U schyłku zimnej wojny, kiedy rozwijała się ta koncepcja, pole walki wyglądało zupełnie inaczej. Przeszkody terenowe stanowiły problem, a podnośnik na pojeździe wydawał się interesującym sposobem ich przezwyciężenia. Według niemieckiej koncepcji z tak stworzonej "wieży" wystrzeliwano rakietę HOT niemiecko-francuskiej konstrukcji, która była sterowana przy pomocy przewodu, co sprawiało, że operator musiał kontrolować jej lot aż do momentu trafienia w cel, będąc przy tym narażonym na odwet przeciwnika.
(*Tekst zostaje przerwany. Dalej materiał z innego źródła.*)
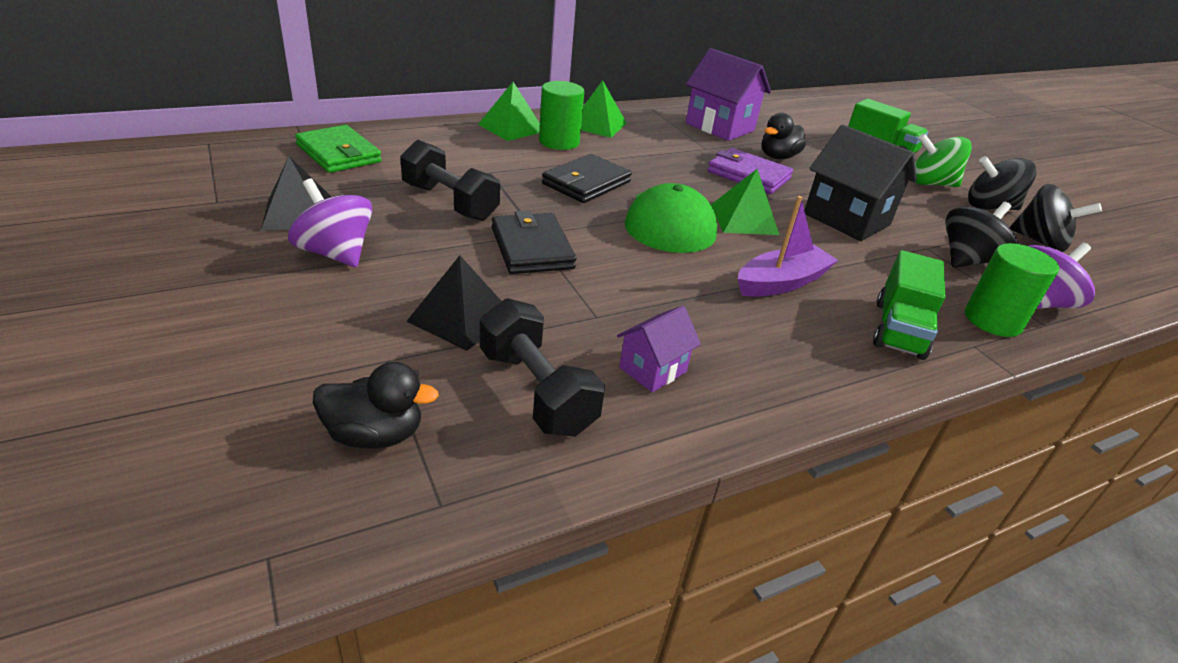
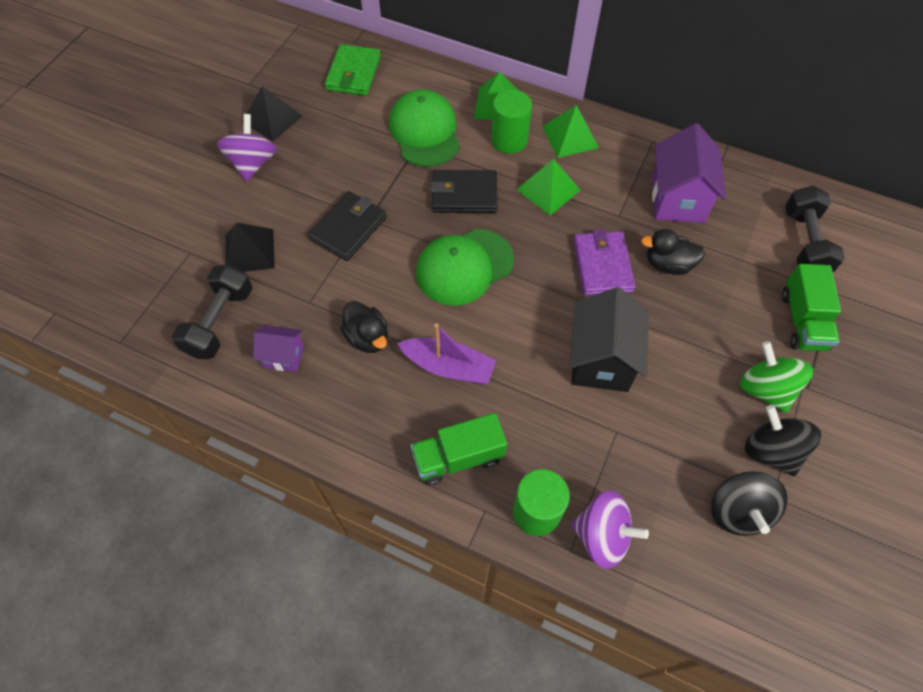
camera: 55 degrees right, 25 degrees up
(375, 435) = (139, 289): black duck -> black duck (367, 337)
(450, 202) = (357, 159): black dumbbell -> black dumbbell (804, 243)
(481, 163) = (425, 132): none -> green cap
(744, 219) = (519, 302): green pyramid -> green pyramid (548, 189)
(967, 260) = (625, 466): black spinning top -> none

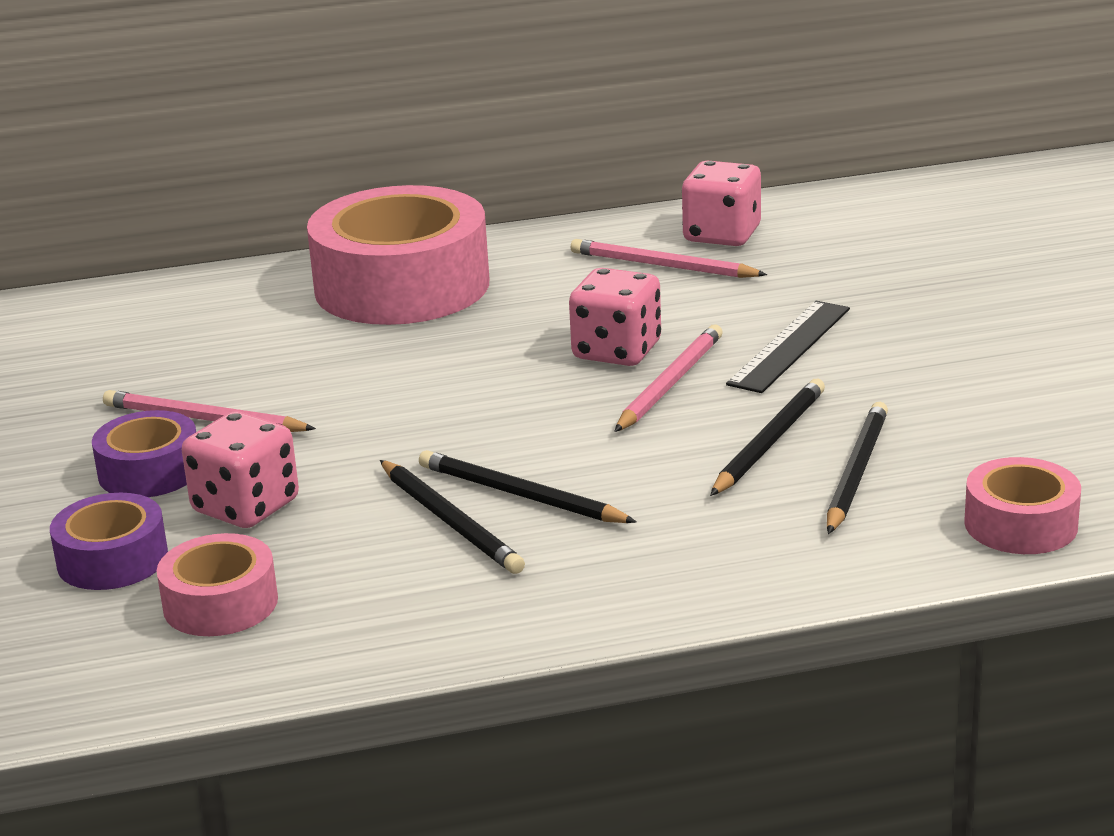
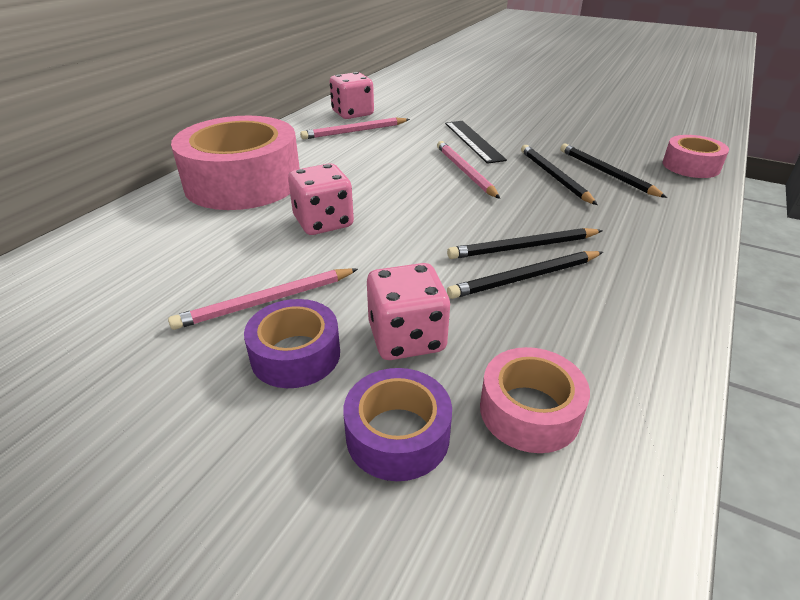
camera: 50 degrees left, 10 degrees up
(450, 521) = (525, 278): black pencil -> black pencil turned 150 degrees clockwise
(617, 351) = (413, 169): pink dice -> pink dice (323, 222)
Dalsza część artykułu pod materiałem wideo

Jak łatwo się domyślić zimnowojenne pola walki pokryte "mgłą wojny", są już rzadkością w dzisiejszych czasach, gdy obszar, na którym toczą się starcia, jest pod ciągłą obserwacją satelitów, dronów i tysięcy indywidualnych kamer, które mogą przesyłać obraz za pośrednictwem internetu na drugi koniec świata. Według relacji internauty, który udostępnił poniższy film, przekonali się o tym dobitnie sami Rosjanie, którzy nagrali wideo z wysięgnikiem koszowym. Konstrukcja została niedługo później zniszczona przez Siły Zbrojne Ukrainy.

Teraz mamy już skuteczniejszy sprzęt

Pojawienie się dronów przesyłających do pilota obraz, lub wyposażonych w kamery inteligentnych pocisków sprawia, że standardowe wyrzutnie ppk straciły na aktualności. Możliwość wyposażenia w taki pocisk latającej platformy jest jednak dosyć ciekawa. Przykładem może tutaj być brytyjski multikopter Jackal wyposażony w rakiety Martlet. Z uwagi na brak tak nowoczesnych rozwiązań w arsenale Rosji, żołnierze nacierający na ukraińskie pozycje muszą sobie radzić, jak tylko potrafią.